• WHAT YOU NEED TO DO: Write each entry again exactly as shown, but without the images it holds.

Version comparison data:
━━━━━━━━━━━━━━━━
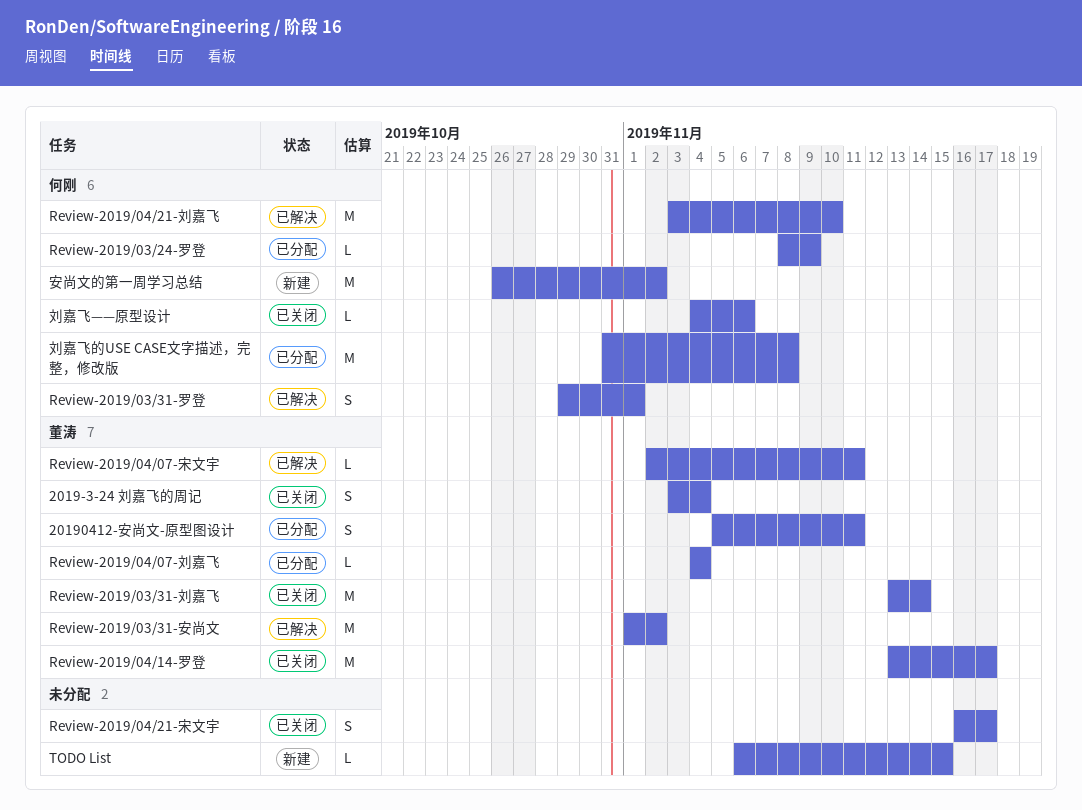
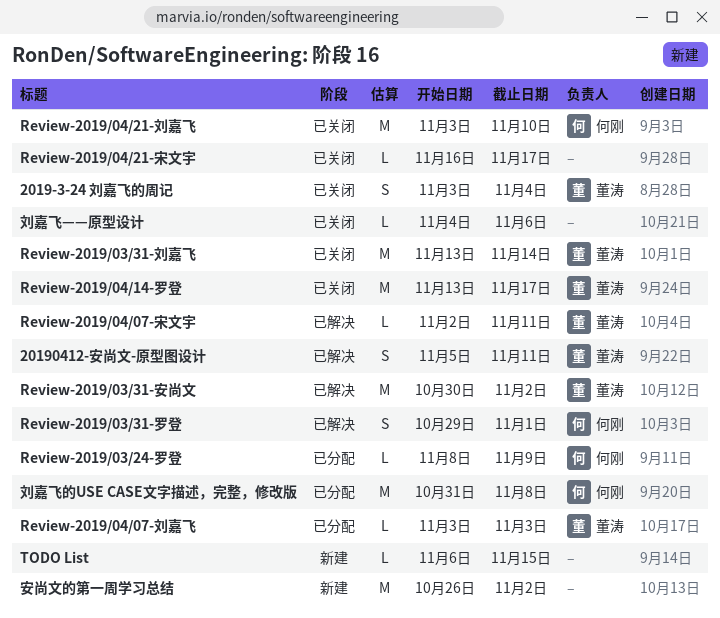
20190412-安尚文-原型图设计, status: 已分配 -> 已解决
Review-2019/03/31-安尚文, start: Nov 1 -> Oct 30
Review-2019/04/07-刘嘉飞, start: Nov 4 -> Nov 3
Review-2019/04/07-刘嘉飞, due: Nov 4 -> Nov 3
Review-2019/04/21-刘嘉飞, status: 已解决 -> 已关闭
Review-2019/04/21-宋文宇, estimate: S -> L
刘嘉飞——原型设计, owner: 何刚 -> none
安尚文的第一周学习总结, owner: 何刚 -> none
━━━━━━━━━━━━━━━━
• TASK ANSWER:
20190412-安尚文-原型图设计, status: 已分配 -> 已解决
Review-2019/03/31-安尚文, start: Nov 1 -> Oct 30
Review-2019/04/07-刘嘉飞, start: Nov 4 -> Nov 3
Review-2019/04/07-刘嘉飞, due: Nov 4 -> Nov 3
Review-2019/04/21-刘嘉飞, status: 已解决 -> 已关闭
Review-2019/04/21-宋文宇, estimate: S -> L
刘嘉飞——原型设计, owner: 何刚 -> none
安尚文的第一周学习总结, owner: 何刚 -> none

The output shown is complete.